Books have many purposes: I would suggest that you use this book as a hands-on tool. This is why I not only offer you a series of reconstructions of Western notions of freedom, but I also put on the table, so to speak, the most relevant textual material for my arguments: the book is thus replete with footnotes and, more important, quotations.
Nowadays, the sheer overabundance of secondary literature and the complete reliance on translations risk keeping you away from the original sources: the former, by inflating your need for expert mediation, the latter, by boasting the independence of the text from its specific language expression. In both cases, the supposed meaning of the text is unduly detached from its written configuration and, more generally, from its context.

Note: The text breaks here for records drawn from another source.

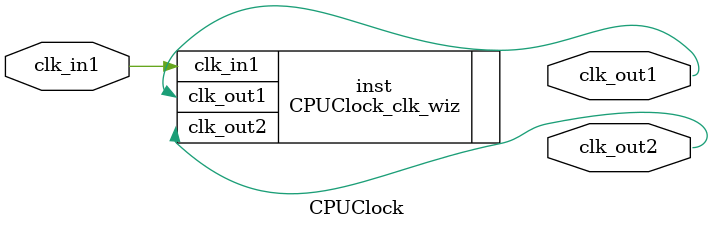
<source format=v>


`timescale 1ps/1ps

(* CORE_GENERATION_INFO = "CPUClock,clk_wiz_v5_4_3_0,{component_name=CPUClock,use_phase_alignment=true,use_min_o_jitter=false,use_max_i_jitter=false,use_dyn_phase_shift=false,use_inclk_switchover=false,use_dyn_reconfig=false,enable_axi=0,feedback_source=FDBK_AUTO,PRIMITIVE=PLL,num_out_clk=2,clkin1_period=10.000,clkin2_period=10.000,use_power_down=false,use_reset=false,use_locked=false,use_inclk_stopped=false,feedback_type=SINGLE,CLOCK_MGR_TYPE=NA,manual_override=false}" *)

module CPUClock 
 (
  // Clock out ports
  output        clk_out1,
  output        clk_out2,
 // Clock in ports
  input         clk_in1
 );

  CPUClock_clk_wiz inst
  (
  // Clock out ports  
  .clk_out1(clk_out1),
  .clk_out2(clk_out2),
 // Clock in ports
  .clk_in1(clk_in1)
  );

endmodule

</source>
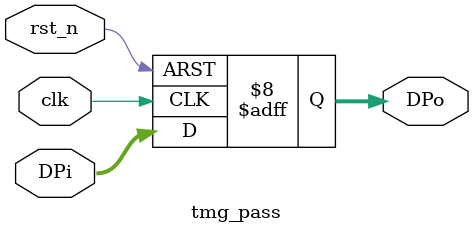
<source format=v>
/**********************************************************************/
//      COPYRIGHT (C)  National Chung-Cheng University
//
// MODULE:        pass Circuit
//
// FILE NAME:     pass.v
// VERSION:       1.0
// DATE:          May. 28, 2013
// AUTHOR:        Chao-Yung Chang
// 
// CODE TYPE:     RTL model
//
// DESCRIPTION:   input pass to output  
//         
/**********************************************************************/
`timescale 1ns/1ps

module tmg_pass(
input             clk,
input             rst_n,
input      [26:0] DPi,
output reg [26:0] DPo
);
  
  reg [23:0] test [3:0];
  
  
always@ ( posedge clk or negedge rst_n ) begin
  if ( ~rst_n )begin
    DPo <= 27'b0;
  end else begin
    DPo <= DPi;


  end
end

always @ ( posedge clk ) begin
      test[0] <= DPi[23: 0];
      test[1] <= test[0];
      test[2] <= test[1];
      test[3] <= test[2];
end
     
     
endmodule     

</source>
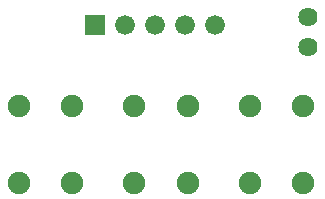
<source format=gbs>
G04 Layer: BottomSolderMaskLayer*
G04 EasyEDA v6.4.19.5, 2021-05-18T22:58:39--5:00*
G04 4dc87e2bd6d7430eaf2060c118457cdd,00a5ad12733442db97615573759eb5db,10*
G04 Gerber Generator version 0.2*
G04 Scale: 100 percent, Rotated: No, Reflected: No *
G04 Dimensions in millimeters *
G04 leading zeros omitted , absolute positions ,4 integer and 5 decimal *
%FSLAX45Y45*%
%MOMM*%

%ADD20C,1.9016*%
%ADD21C,1.6764*%
%ADD23C,1.6256*%

%LPD*%
D20*
G01*
X829055Y474979D03*
G01*
X1279144Y474979D03*
G01*
X829055Y1125220D03*
G01*
X1279144Y1125220D03*
G01*
X2784856Y474979D03*
G01*
X3234943Y474979D03*
G01*
X2784856Y1125220D03*
G01*
X3234943Y1125220D03*
G01*
X1806955Y474979D03*
G01*
X2257043Y474979D03*
G01*
X1806955Y1125220D03*
G01*
X2257043Y1125220D03*
D21*
G01*
X2489200Y1816100D03*
G01*
X2235200Y1816100D03*
G01*
X1981200Y1816100D03*
G01*
X1727200Y1816100D03*
G36*
X1389379Y1732279D02*
G01*
X1389379Y1899920D01*
X1557020Y1899920D01*
X1557020Y1732279D01*
G37*
D23*
G01*
X3276600Y1625600D03*
G01*
X3276600Y1879600D03*
M02*

</source>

In this book, quotations in the original version and script are instead meant to render immediately visible to you the long and tortuous process of construction and reconstruction of texts across times, cultures and languages. Western notions of freedom, similarly to other main Western ideas, trace a path that is both convoluted – as it is often bent over its past – and discontinuous: subsequent waves of translations from Greek (and sometimes Hebrew) sources into Latin first, and into European national idioms later on, are major turning points in such a turbulent course. Moreover, deviations and jumps in the use of notions of freedom do not only result from translations and transliterations, but also from language manipulation, which only the original reference can show.†
The display of the transformations of freedom-related terms, both within and without specific languages, is intended to give you visual evidence of a plurality of uses that can only forcibly be reduced to the fictitious unity of a single notion of freedom. But of course, you may use this material as you wish: to verify, to take further, or to question my suggestions. However, so long as my quotations allow you an escape from the monolingual cage of contextless abstractions, their presence in the text is not useless.
† I write the word ‘god’ as referring to both Christian and other deities with the lower-case initial letter, whilst I write ‘God’ in quoted text when capitalised by other authors.